__Required action__:
Type out all the records word for word. Any pictures are to be left out.

= = =

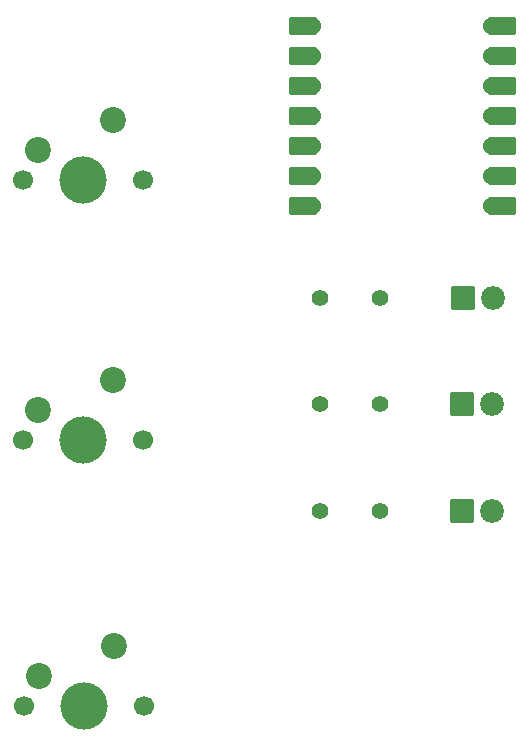
<source format=gbr>
%TF.GenerationSoftware,KiCad,Pcbnew,9.0.3*%
%TF.CreationDate,2025-07-19T15:28:30-07:00*%
%TF.ProjectId,ayushi_macropad,61797573-6869-45f6-9d61-63726f706164,rev?*%
%TF.SameCoordinates,Original*%
%TF.FileFunction,Soldermask,Top*%
%TF.FilePolarity,Negative*%
%FSLAX46Y46*%
G04 Gerber Fmt 4.6, Leading zero omitted, Abs format (unit mm)*
G04 Created by KiCad (PCBNEW 9.0.3) date 2025-07-19 15:28:30*
%MOMM*%
%LPD*%
G01*
G04 APERTURE LIST*
G04 Aperture macros list*
%AMRoundRect*
0 Rectangle with rounded corners*
0 $1 Rounding radius*
0 $2 $3 $4 $5 $6 $7 $8 $9 X,Y pos of 4 corners*
0 Add a 4 corners polygon primitive as box body*
4,1,4,$2,$3,$4,$5,$6,$7,$8,$9,$2,$3,0*
0 Add four circle primitives for the rounded corners*
1,1,$1+$1,$2,$3*
1,1,$1+$1,$4,$5*
1,1,$1+$1,$6,$7*
1,1,$1+$1,$8,$9*
0 Add four rect primitives between the rounded corners*
20,1,$1+$1,$2,$3,$4,$5,0*
20,1,$1+$1,$4,$5,$6,$7,0*
20,1,$1+$1,$6,$7,$8,$9,0*
20,1,$1+$1,$8,$9,$2,$3,0*%
G04 Aperture macros list end*
%ADD10RoundRect,0.102000X-0.907500X-0.907500X0.907500X-0.907500X0.907500X0.907500X-0.907500X0.907500X0*%
%ADD11C,2.019000*%
%ADD12C,1.400000*%
%ADD13C,1.700000*%
%ADD14C,4.000000*%
%ADD15C,2.200000*%
%ADD16RoundRect,0.152400X1.063600X0.609600X-1.063600X0.609600X-1.063600X-0.609600X1.063600X-0.609600X0*%
%ADD17C,1.524000*%
%ADD18RoundRect,0.152400X-1.063600X-0.609600X1.063600X-0.609600X1.063600X0.609600X-1.063600X0.609600X0*%
G04 APERTURE END LIST*
D10*
%TO.C,D3*%
X152460000Y-104000000D03*
D11*
X155000000Y-104000000D03*
%TD*%
%TO.C,D1*%
X155040000Y-86000000D03*
D10*
X152500000Y-86000000D03*
%TD*%
D12*
%TO.C,R1*%
X140420000Y-86000000D03*
X145500000Y-86000000D03*
%TD*%
D11*
%TO.C,D2*%
X155000000Y-95000000D03*
D10*
X152460000Y-95000000D03*
%TD*%
D13*
%TO.C,SW1*%
X115230000Y-76040000D03*
D14*
X120310000Y-76040000D03*
D13*
X125390000Y-76040000D03*
D15*
X122850000Y-70960000D03*
X116500000Y-73500000D03*
%TD*%
D12*
%TO.C,R2*%
X140420000Y-95000000D03*
X145500000Y-95000000D03*
%TD*%
%TO.C,R3*%
X140420000Y-104000000D03*
X145500000Y-104000000D03*
%TD*%
D16*
%TO.C,U1*%
X138925000Y-63000000D03*
D17*
X139760000Y-63000000D03*
D16*
X138925000Y-65540000D03*
D17*
X139760000Y-65540000D03*
D16*
X138925000Y-68080000D03*
D17*
X139760000Y-68080000D03*
D16*
X138925000Y-70620000D03*
D17*
X139760000Y-70620000D03*
D16*
X138925000Y-73160000D03*
D17*
X139760000Y-73160000D03*
D16*
X138925000Y-75700000D03*
D17*
X139760000Y-75700000D03*
D16*
X138925000Y-78240000D03*
D17*
X139760000Y-78240000D03*
X155000000Y-78240000D03*
D18*
X155835000Y-78240000D03*
D17*
X155000000Y-75700000D03*
D18*
X155835000Y-75700000D03*
D17*
X155000000Y-73160000D03*
D18*
X155835000Y-73160000D03*
D17*
X155000000Y-70620000D03*
D18*
X155835000Y-70620000D03*
D17*
X155000000Y-68080000D03*
D18*
X155835000Y-68080000D03*
D17*
X155000000Y-65540000D03*
D18*
X155835000Y-65540000D03*
D17*
X155000000Y-63000000D03*
D18*
X155835000Y-63000000D03*
%TD*%
D13*
%TO.C,SW3*%
X115340000Y-120500000D03*
D14*
X120420000Y-120500000D03*
D13*
X125500000Y-120500000D03*
D15*
X122960000Y-115420000D03*
X116610000Y-117960000D03*
%TD*%
D13*
%TO.C,SW2*%
X115230000Y-98040000D03*
D14*
X120310000Y-98040000D03*
D13*
X125390000Y-98040000D03*
D15*
X122850000Y-92960000D03*
X116500000Y-95500000D03*
%TD*%
M02*

</source>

= = =

__Answer section__:
<source format=gbr>
%TF.GenerationSoftware,KiCad,Pcbnew,9.0.3*%
%TF.CreationDate,2025-07-19T15:28:30-07:00*%
%TF.ProjectId,ayushi_macropad,61797573-6869-45f6-9d61-63726f706164,rev?*%
%TF.SameCoordinates,Original*%
%TF.FileFunction,Soldermask,Top*%
%TF.FilePolarity,Negative*%
%FSLAX46Y46*%
G04 Gerber Fmt 4.6, Leading zero omitted, Abs format (unit mm)*
G04 Created by KiCad (PCBNEW 9.0.3) date 2025-07-19 15:28:30*
%MOMM*%
%LPD*%
G01*
G04 APERTURE LIST*
G04 Aperture macros list*
%AMRoundRect*
0 Rectangle with rounded corners*
0 $1 Rounding radius*
0 $2 $3 $4 $5 $6 $7 $8 $9 X,Y pos of 4 corners*
0 Add a 4 corners polygon primitive as box body*
4,1,4,$2,$3,$4,$5,$6,$7,$8,$9,$2,$3,0*
0 Add four circle primitives for the rounded corners*
1,1,$1+$1,$2,$3*
1,1,$1+$1,$4,$5*
1,1,$1+$1,$6,$7*
1,1,$1+$1,$8,$9*
0 Add four rect primitives between the rounded corners*
20,1,$1+$1,$2,$3,$4,$5,0*
20,1,$1+$1,$4,$5,$6,$7,0*
20,1,$1+$1,$6,$7,$8,$9,0*
20,1,$1+$1,$8,$9,$2,$3,0*%
G04 Aperture macros list end*
%ADD10RoundRect,0.102000X-0.907500X-0.907500X0.907500X-0.907500X0.907500X0.907500X-0.907500X0.907500X0*%
%ADD11C,2.019000*%
%ADD12C,1.400000*%
%ADD13C,1.700000*%
%ADD14C,4.000000*%
%ADD15C,2.200000*%
%ADD16RoundRect,0.152400X1.063600X0.609600X-1.063600X0.609600X-1.063600X-0.609600X1.063600X-0.609600X0*%
%ADD17C,1.524000*%
%ADD18RoundRect,0.152400X-1.063600X-0.609600X1.063600X-0.609600X1.063600X0.609600X-1.063600X0.609600X0*%
G04 APERTURE END LIST*
D10*
%TO.C,D3*%
X152460000Y-104000000D03*
D11*
X155000000Y-104000000D03*
%TD*%
%TO.C,D1*%
X155040000Y-86000000D03*
D10*
X152500000Y-86000000D03*
%TD*%
D12*
%TO.C,R1*%
X140420000Y-86000000D03*
X145500000Y-86000000D03*
%TD*%
D11*
%TO.C,D2*%
X155000000Y-95000000D03*
D10*
X152460000Y-95000000D03*
%TD*%
D13*
%TO.C,SW1*%
X115230000Y-76040000D03*
D14*
X120310000Y-76040000D03*
D13*
X125390000Y-76040000D03*
D15*
X122850000Y-70960000D03*
X116500000Y-73500000D03*
%TD*%
D12*
%TO.C,R2*%
X140420000Y-95000000D03*
X145500000Y-95000000D03*
%TD*%
%TO.C,R3*%
X140420000Y-104000000D03*
X145500000Y-104000000D03*
%TD*%
D16*
%TO.C,U1*%
X138925000Y-63000000D03*
D17*
X139760000Y-63000000D03*
D16*
X138925000Y-65540000D03*
D17*
X139760000Y-65540000D03*
D16*
X138925000Y-68080000D03*
D17*
X139760000Y-68080000D03*
D16*
X138925000Y-70620000D03*
D17*
X139760000Y-70620000D03*
D16*
X138925000Y-73160000D03*
D17*
X139760000Y-73160000D03*
D16*
X138925000Y-75700000D03*
D17*
X139760000Y-75700000D03*
D16*
X138925000Y-78240000D03*
D17*
X139760000Y-78240000D03*
X155000000Y-78240000D03*
D18*
X155835000Y-78240000D03*
D17*
X155000000Y-75700000D03*
D18*
X155835000Y-75700000D03*
D17*
X155000000Y-73160000D03*
D18*
X155835000Y-73160000D03*
D17*
X155000000Y-70620000D03*
D18*
X155835000Y-70620000D03*
D17*
X155000000Y-68080000D03*
D18*
X155835000Y-68080000D03*
D17*
X155000000Y-65540000D03*
D18*
X155835000Y-65540000D03*
D17*
X155000000Y-63000000D03*
D18*
X155835000Y-63000000D03*
%TD*%
D13*
%TO.C,SW3*%
X115340000Y-120500000D03*
D14*
X120420000Y-120500000D03*
D13*
X125500000Y-120500000D03*
D15*
X122960000Y-115420000D03*
X116610000Y-117960000D03*
%TD*%
D13*
%TO.C,SW2*%
X115230000Y-98040000D03*
D14*
X120310000Y-98040000D03*
D13*
X125390000Y-98040000D03*
D15*
X122850000Y-92960000D03*
X116500000Y-95500000D03*
%TD*%
M02*

</source>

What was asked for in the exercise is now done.